Собаки, слегка потявкав, быстро сдались и заснули, так что и тут настала тишина. Эстер восседала на подлокотнике дивана, там же, где сидела, когда двое полицейских сообщили ей новость.
Даже подняться с места или принять более удобное положение казалось ей неправильным. Мир должен был замереть.
Я знаю, будет следующий шаг, думала она, но я не могу его сделать. Даже дыхание воспринималось ею как предательство. К своему удивлению, она отметила, что не плачет. Слезы и те меня покинули, подумала она, тут же осудив себя. Это уже не книга, а действительность.
– Ну хорошо, если уж даже время не может остановиться, то я тем более!
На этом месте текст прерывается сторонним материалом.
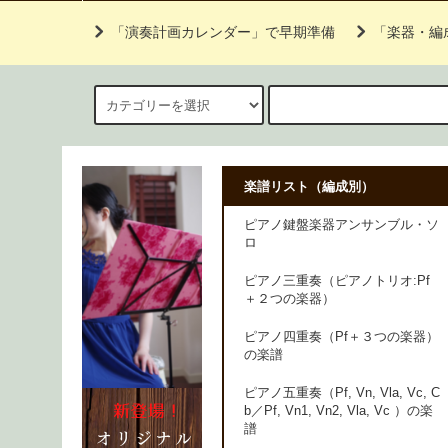
「演奏計画カレンダー」で早期準備
「楽器・編
楽譜リスト（編成別）
ピアノ鍵盤楽器アンサンブル・ソ
ロ
ピアノ三重奏（ピアノトリオ:Pf
＋２つの楽器）
ピアノ四重奏（Pf＋３つの楽器）
の楽譜
ピアノ五重奏（Pf, Vn, Vla, Vc, C
b／Pf, Vn1, Vn2, Vla, Vc ）の楽
譜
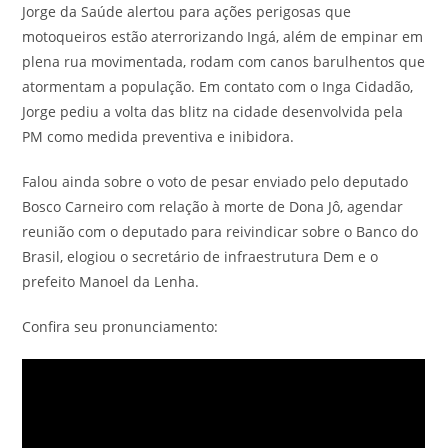
Jorge da Saúde alertou para ações perigosas que
motoqueiros estão aterrorizando Ingá, além de empinar em
plena rua movimentada, rodam com canos barulhentos que
atormentam a população. Em contato com o Inga Cidadão,
Jorge pediu a volta das blitz na cidade desenvolvida pela
PM como medida preventiva e inibidora.
Falou ainda sobre o voto de pesar enviado pelo deputado
Bosco Carneiro com relação à morte de Dona Jô, agendar
reunião com o deputado para reivindicar sobre o Banco do
Brasil, elogiou o secretário de infraestrutura Dem e o
prefeito Manoel da Lenha.
Confira seu pronunciamento:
Говорить было приятно, встать на ноги тоже. Эстер глубоко вдохнула и ощутила ток крови. Нужно было выгулять собак, вынести мусор. Нужно было попытаться осознать, что Кристофера больше нет. Просмотреть свои бумаги, задуматься и попробовать разобраться в том, что произошло. В ванной, под прохладными струями, ее вновь осенило. Кристофер больше не вернется. Она больше никогда его не увидит. Смерть Юлии была ужасна, особенно потому, что она чувствовала себя в какой-то мере ответственной за нее, но потерять Кристофера было все равно что потерять ребенка. Эстер прижала душ к груди и заплакала. Протяжное жалобное всхлипывание отражалось от полированного камня, а когда силы совсем покинули ее, она повалилась на мокрый пол.
Она лежала на полу душевой кабины, пока от холода у нее не начались судороги. Затем она медленно поднялась, пустила горячую воду и, повесив душ на держатель, грелась, пока как-то не ожила. Она вытерлась толстым полотенцем, снятым с батареи, и вытащила изо рта несколько собачьих волосков. Одевшись, она приготовила кофе и села за письменный стол у окна.
Эстер горько сокрушалась, что прогнала Кристофера, что в последние дни его жизни относилась к нему с подозрением и отдалила его от себя. Не могла она простить себе и того, что не попрощалась с ним. Она думала о том, кто займется похоронами, сильно сомневаясь, что мать Кристофера будет в состоянии их организовать. Нужно предложить свою помощь.